【器×対談 第1回 ロブマイヤー編(5/5)】 ロブマイヤーの願い

カリーニョ代表 加納亜美子が、陶磁器やグラスに携わるお仕事をされている方々にインタビューし、陶磁器・グラス業界のリアルな声をお届けする対談コラム「器×対談~カリーニョと器を語り継ぐ~」。

これまでロブマイヤー日本総代理店 株式会社ロシナンテの部長・天野光太郎様との対談をご紹介してきましたが、天野さんとの対談コラムも、今回が最終話です。

  1. ロブマイヤーとは「応用美術」
  2. ロブマイヤーの特徴とは?
  3. 「バロック調シャンデリア」の元祖はロブマイヤー
  4. 芸術家とともに歩むロブマイヤー
  5. ロブマイヤーの願い(現在閲覧中)

最後は、ロブマイヤーの今後の展開を中心に、お話を伺いました。

[データセットからの抜粋]
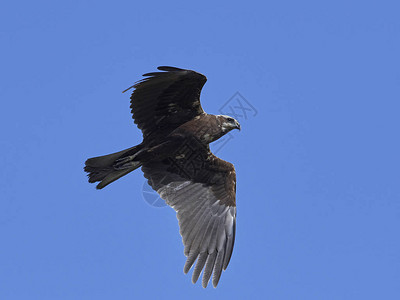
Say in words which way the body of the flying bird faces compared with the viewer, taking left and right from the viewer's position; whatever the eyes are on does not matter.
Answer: facing to the right of the viewer
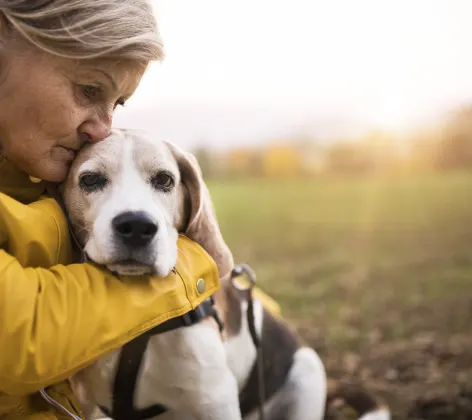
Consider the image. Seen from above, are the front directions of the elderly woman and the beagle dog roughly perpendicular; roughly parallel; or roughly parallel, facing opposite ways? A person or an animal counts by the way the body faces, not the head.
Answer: roughly perpendicular

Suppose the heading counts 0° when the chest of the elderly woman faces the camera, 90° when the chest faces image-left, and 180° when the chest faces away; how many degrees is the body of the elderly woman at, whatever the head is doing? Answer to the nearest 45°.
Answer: approximately 315°

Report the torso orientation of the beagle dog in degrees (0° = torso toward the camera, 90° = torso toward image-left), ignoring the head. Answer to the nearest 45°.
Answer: approximately 45°
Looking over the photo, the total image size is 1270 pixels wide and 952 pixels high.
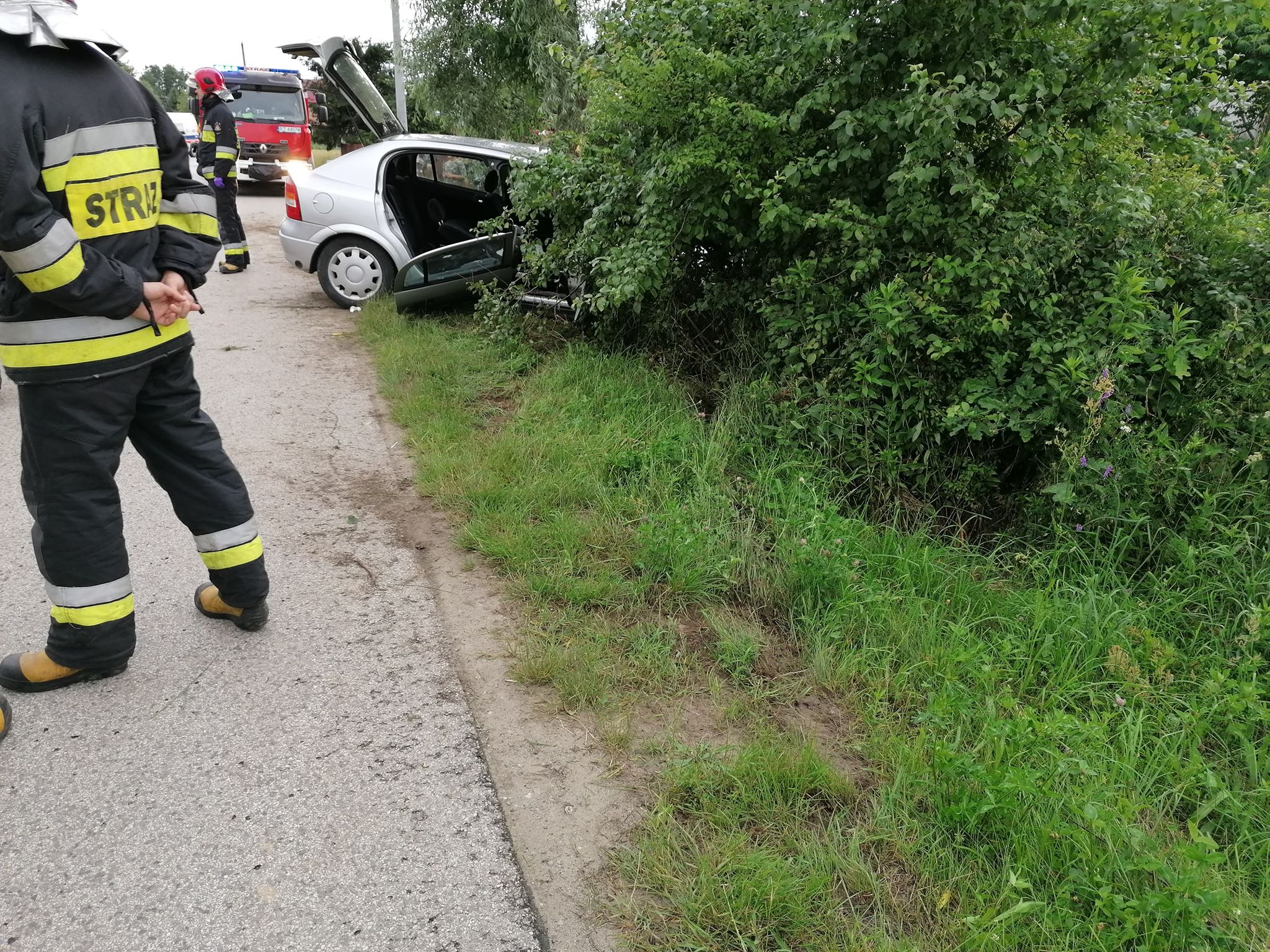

◆ **作業指示 1**:
ロブマイヤーの対談コラムで、加納亜美子さんの対談相手は誰ですか。
◆ **作業指示 2**:
ロブマイヤーの対談コラムの続きを、最後の文の後から書いてください。
データは別の出典から取られたものです。

◆ **回答 1**:
ロブマイヤー日本総代理店である株式会社ロシナンテの部長、天野光太郎さんです。

◆ **回答 2**:
日本発信のロブマイヤー商品を作りたい

(天野さん)「(ロブマイヤー創立)200周年も近いので、日本発信の高級商材を作るっていうのを計画しています。

いわゆる向こう(オーストリア)が発表したものを紹介する、というだけではなくて、デザインはこういう形で、コンセプトはこういう形で、そういうものを投げかけて、それをロブマイヤーが受け入れてデザインとして確定させることができるかという…。

そういう構想が、今一番興味があります。そこに商売っ気を…。」

(加納)――お、出しますか!

「…出さないです(笑)。これはこのぐらいのコストでやって 、という発想ではないものを作っていきたいです。」

――やっぱりそのスタンスは変わらないんですね(笑)。でも日本発信で出来たら、すごく面白いことになりそうですね!

「社内でもそれぞれの得意分野というものがあって、ワイングラスで最高級のものを作るというものもあるでしょうし、テキーラというものも一つの選択肢としてあります。いろんな形で考えていますね。」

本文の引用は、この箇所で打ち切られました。